A Different Kind of Eeriness
To understand why MacDougall wanted to weigh the soul — and why he thought he could — it helps to understand the environment in which he operated. His work is rife with terms and ideas recognizable from early psychological theorists Freud and Jung. There’s a lot of talk about “psychic functions” and “animating principles” — a grasping for the precise scientific language to describe consciousness, and life itself, in a world still ignorant of fMRI and DNA.
We’re still profoundly ignorant today, as any honest scientist will tell you. Certain behaviors of quantum particles still baffle the brightest minds; and we’re still a long way from understanding exactly how our brains do most of what they do. We keep looking for the dark matter that constitutes more than 80 percent of the universe’s mass, but we haven’t actually seen a single atom of it or know where, exactly, it is.
Dark matter cannot be photographed, but researchers can detect it and map it by measuring gravitational lensing. Its distribution is shown here in the blue overlay of the inner region of Abell 1689, a cluster of galaxies 2.2 billion light years away. (Credit: NASA/ESA/JPL Caltech/Yale/CNRS)

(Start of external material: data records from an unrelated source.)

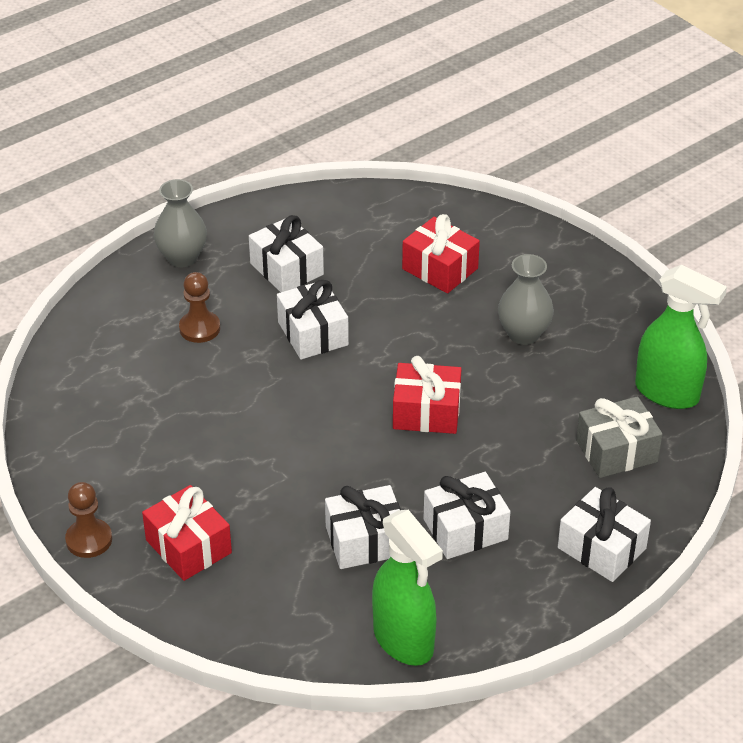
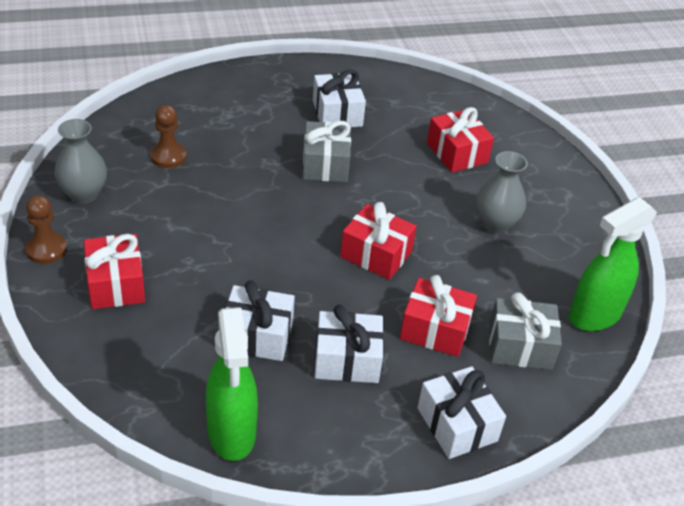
camera: 20 degrees right, 0 degrees up
(182, 257) = (266, 80): grey vase -> grey vase (84, 194)
(199, 328) = (243, 131): brown pawn -> brown pawn (168, 157)
(313, 333) = (325, 164): white gift -> grey gift
(529, 466) = (435, 330): none -> red gift
(667, 393) = (594, 315): green spray bottle -> green spray bottle turned 90 degrees clockwise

And in all these dark corners, we still find people looking for the soul. Some claim we’ll eventually discover it among quantum particles. Others insist it’s got something to do with the electromagnetic waves our brains generate. Most scientists reject these claims. But these researchers and theorists soldier on, unwilling to give up hope that one day we’ll be able to weigh, measure and quantify the hereafter.
MacDougall’s work resonated, and continues to resonate, not because of what he found (or failed to find) but because of what he suggested. The simple idea behind the experiments was appealing, and for many who followed the debate in The New York Times, that idea alone was enough to make MacDougall’s work worthy of discussion.
But in 1907, as today, the real, testable, verifiable universe continually proves to be much stranger than anything parapsychology can dream up. How are photons both particles and waves and yet somehow neither? How can there be so many planets in our galaxy, yet so few that harbor life — we think — as we know it? The universe is full of real unsolved mysteries, whose real answers are out there somewhere.
We don’t need the souls of the dead to craft a haunting series of experiments. The measurable, physical universe is more than eerie enough.